* EXTRACTED ENTRIES:

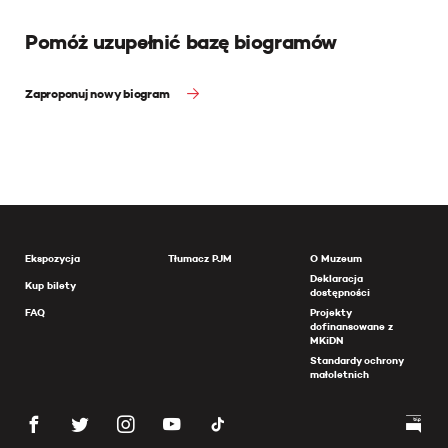
Pomóż uzupełnić bazę biogramów
Zaproponuj nowy biogram
Ekspozycja
Tłumacz PJM
O Muzeum
Deklaracja
Kup bilety
dostępności
FAQ
Projekty
dofinansowane z
MKiDN
Standardy ochrony
małoletnich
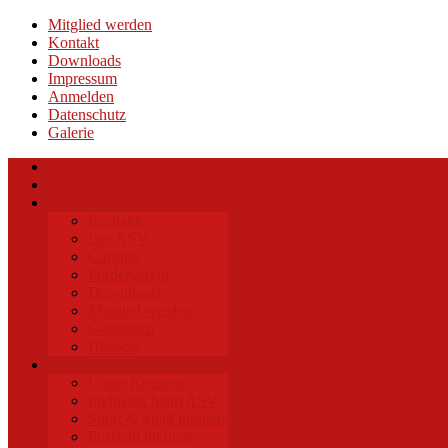
Mitglied werden
Kontakt
Downloads
Impressum
Anmelden
Datenschutz
Galerie
Home
HuK
Verein
Kontakte
Der ASV
Chronik
Förderverein
Downloads
Mitglied werden
Gästebuch
Historie
Inklusion
Unser Konzept
Inklusion beim ASV
Sport & Spaß inklusiv
Fussball inklusiv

* TASK PROMPT: Rewrite the text of both items with every instance of "Mitglied werden" replaced by "Jetzt beitreten", changing nothing else. Leave the pictures out.

* SOLUTION FOR THIS TASK:
Pomóż uzupełnić bazę biogramów
Zaproponuj nowy biogram
Ekspozycja
Tłumacz PJM
O Muzeum
Deklaracja
Kup bilety
dostępności
FAQ
Projekty
dofinansowane z
MKiDN
Standardy ochrony
małoletnich
Jetzt beitreten
Kontakt
Downloads
Impressum
Anmelden
Datenschutz
Galerie
Home
HuK
Verein
Kontakte
Der ASV
Chronik
Förderverein
Downloads
Jetzt beitreten
Gästebuch
Historie
Inklusion
Unser Konzept
Inklusion beim ASV
Sport & Spaß inklusiv
Fussball inklusiv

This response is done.